**WORK INSTRUCTIONS**
Render the lines below as a Markdown table with the columns "No." and "Text", starting with the line that contains "Page size: 1241x931." and going on through the line that contains "picture [0, 0, 1241, 931]". Number each row, and leave out blank lines.

**RECORDS**
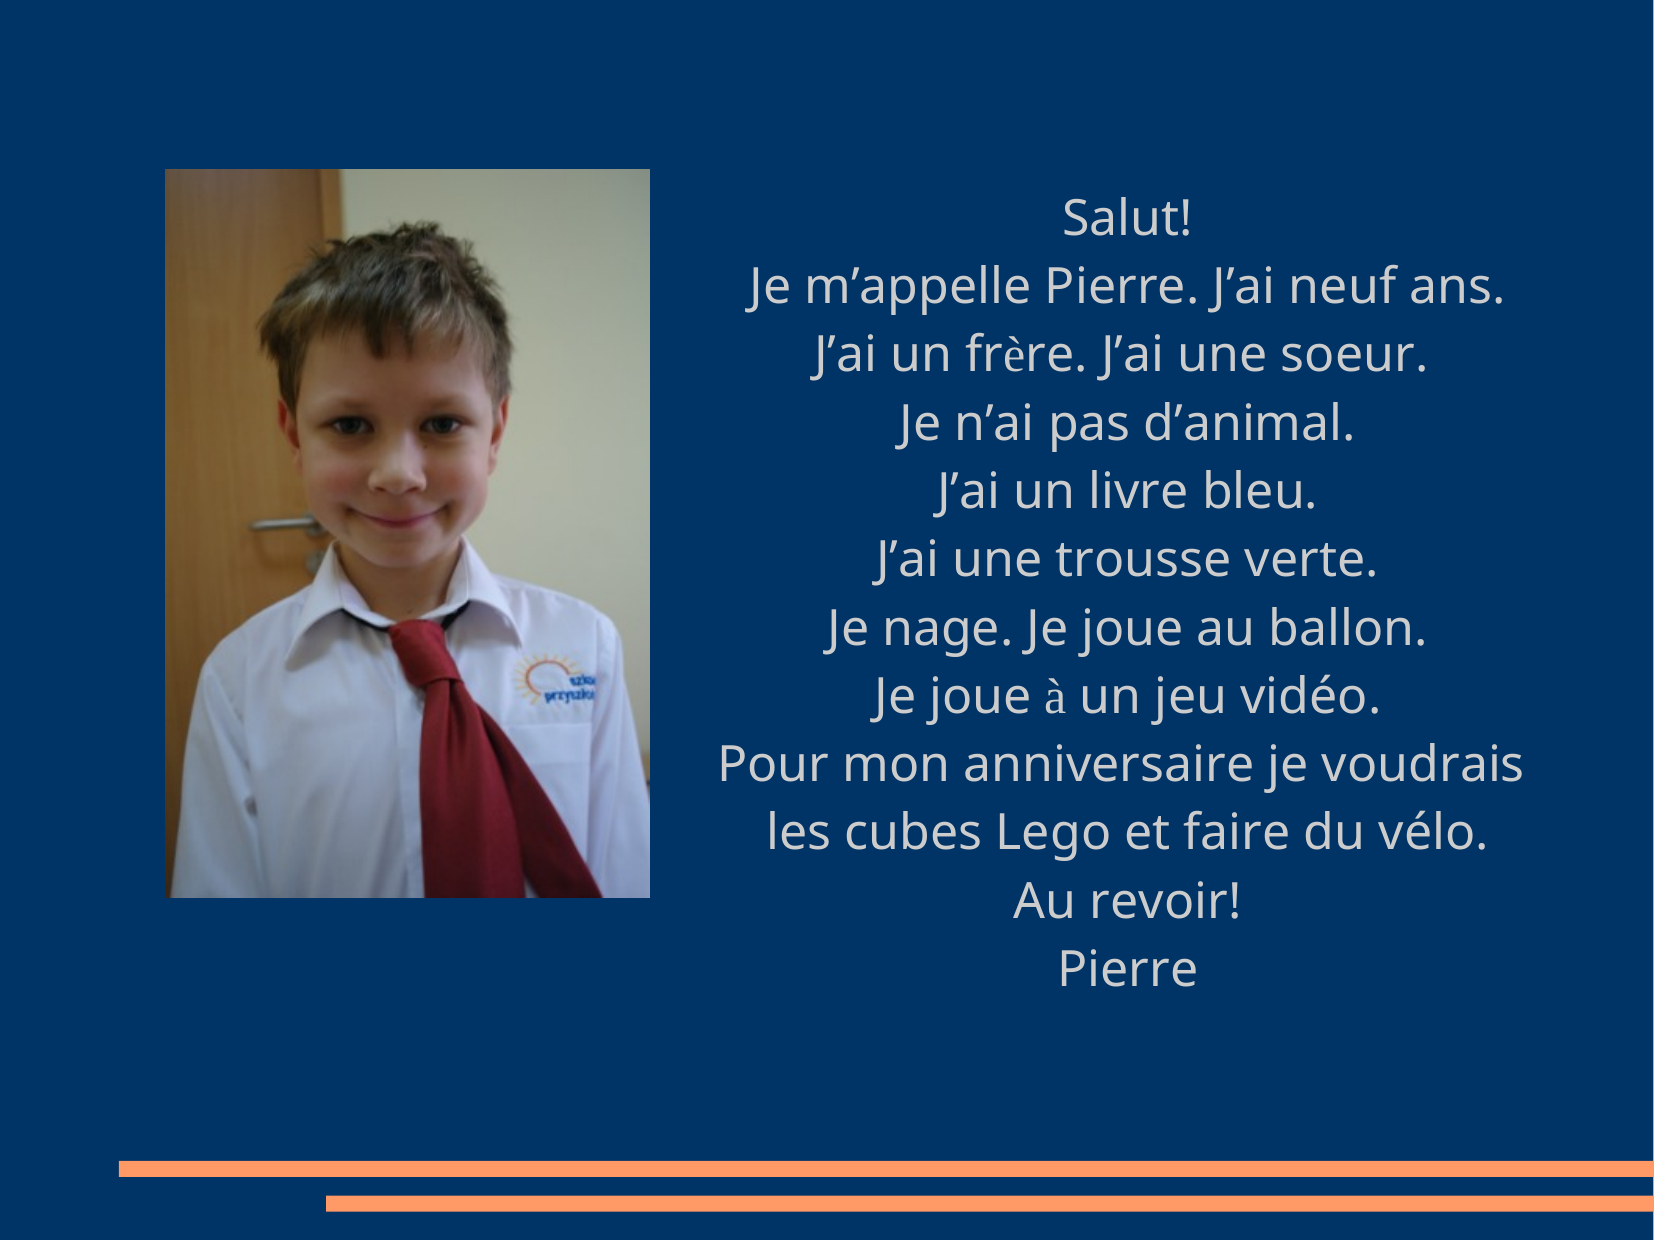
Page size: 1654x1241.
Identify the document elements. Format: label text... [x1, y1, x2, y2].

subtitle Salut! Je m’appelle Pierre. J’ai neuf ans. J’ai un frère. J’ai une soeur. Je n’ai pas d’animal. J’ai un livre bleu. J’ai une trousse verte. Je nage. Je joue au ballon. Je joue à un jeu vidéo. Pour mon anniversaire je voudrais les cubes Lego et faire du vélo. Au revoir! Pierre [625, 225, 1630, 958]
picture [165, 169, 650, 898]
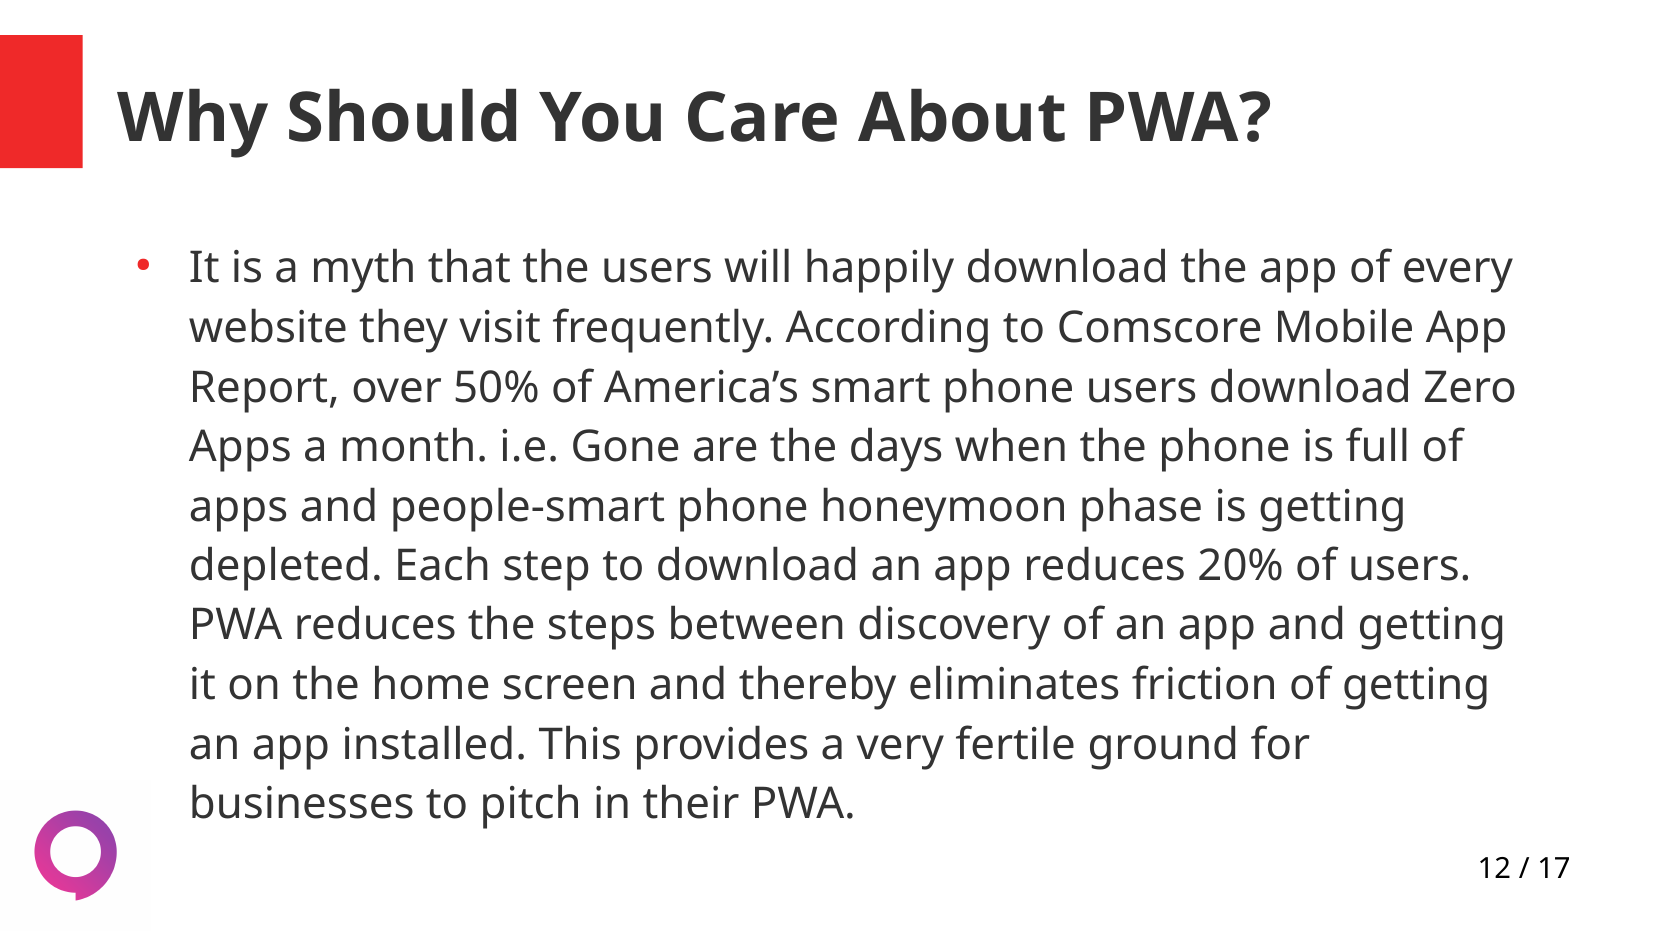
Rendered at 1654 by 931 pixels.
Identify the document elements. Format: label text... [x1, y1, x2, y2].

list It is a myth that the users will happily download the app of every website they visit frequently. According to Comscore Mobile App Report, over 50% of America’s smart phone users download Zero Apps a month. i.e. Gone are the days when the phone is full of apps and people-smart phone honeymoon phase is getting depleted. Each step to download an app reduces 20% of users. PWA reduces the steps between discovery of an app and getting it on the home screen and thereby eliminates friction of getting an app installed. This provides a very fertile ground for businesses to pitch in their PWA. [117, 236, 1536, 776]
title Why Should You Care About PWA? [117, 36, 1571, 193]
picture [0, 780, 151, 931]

==

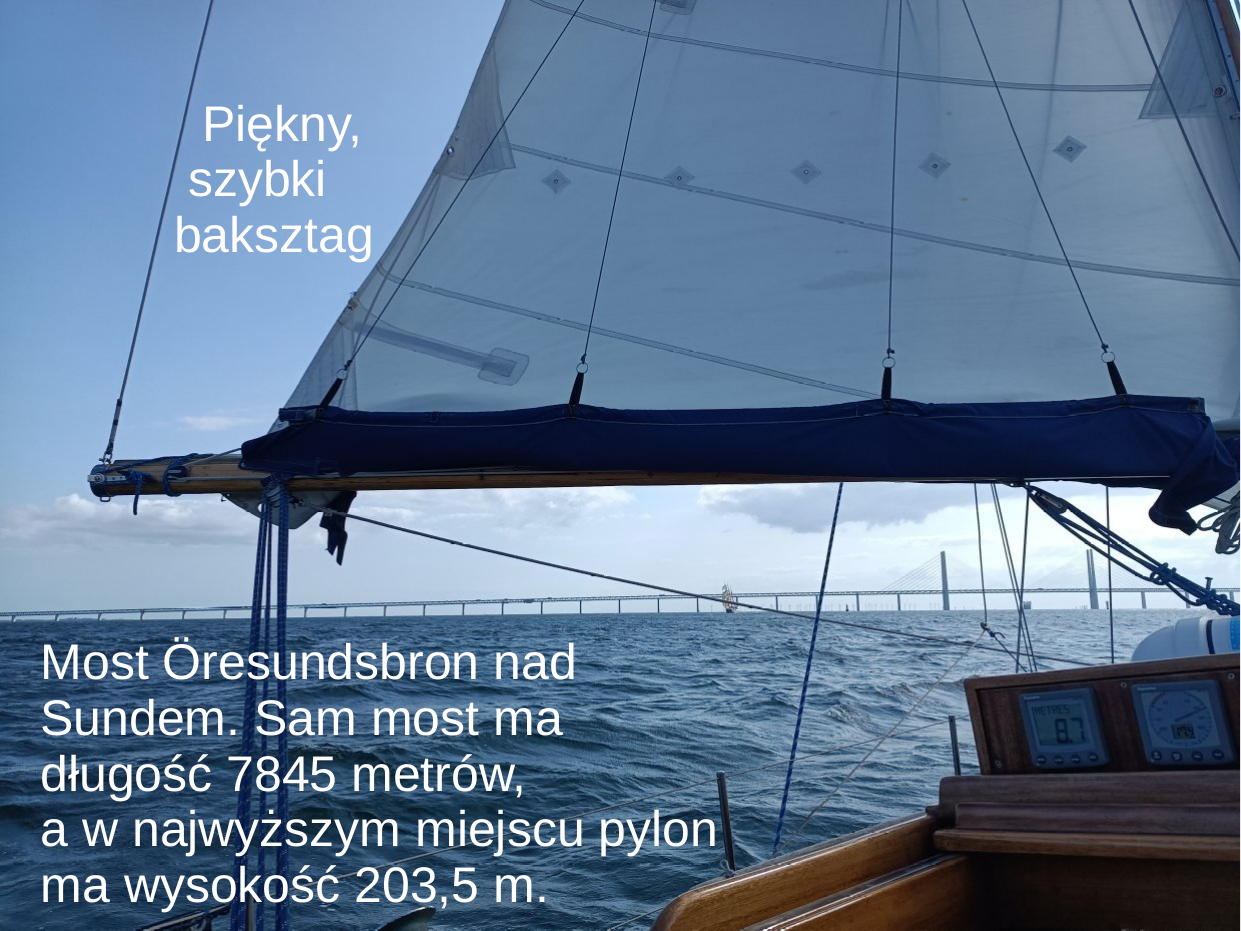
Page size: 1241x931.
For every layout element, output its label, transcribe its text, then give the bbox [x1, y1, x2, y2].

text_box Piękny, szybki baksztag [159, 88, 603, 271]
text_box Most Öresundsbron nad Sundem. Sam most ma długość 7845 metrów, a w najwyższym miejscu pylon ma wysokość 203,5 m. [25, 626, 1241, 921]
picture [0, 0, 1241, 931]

...

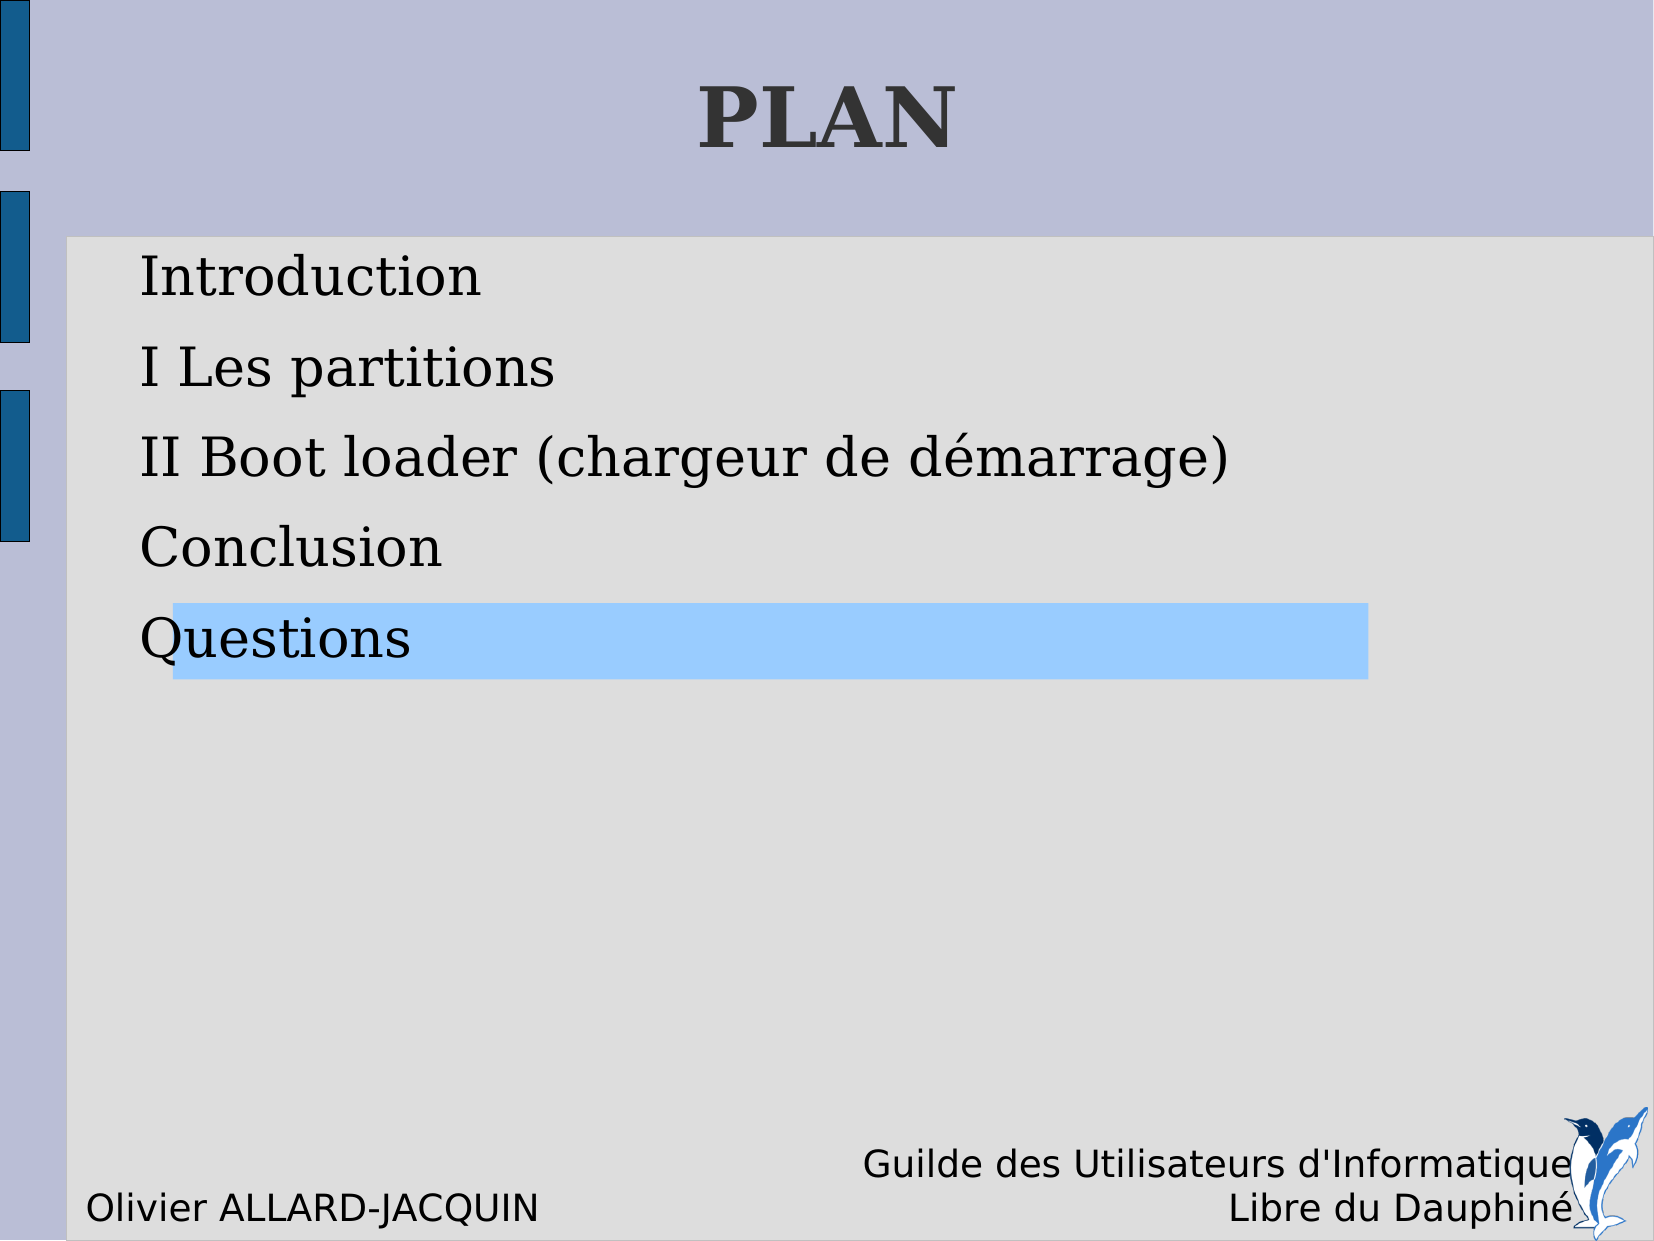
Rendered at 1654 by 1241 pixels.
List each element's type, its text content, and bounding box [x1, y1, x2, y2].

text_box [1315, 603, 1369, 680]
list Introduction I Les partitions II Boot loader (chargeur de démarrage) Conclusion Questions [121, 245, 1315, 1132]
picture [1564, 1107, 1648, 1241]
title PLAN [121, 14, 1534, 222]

**WRITTEN ANSWER**
| No. | Text |
|---|---|
| 1 | Page size: 1241x931. |
| 2 | For every layout element, output its label, transcribe its text, then give the bbox [x1, y1, x2, y2]. |
| 3 | text_box Piękny, szybki baksztag [159, 88, 603, 271] |
| 4 | text_box Most Öresundsbron nad Sundem. Sam most ma długość 7845 metrów, a w najwyższym miejscu pylon ma wysokość 203,5 m. [25, 626, 1241, 921] |
| 5 | picture [0, 0, 1241, 931] |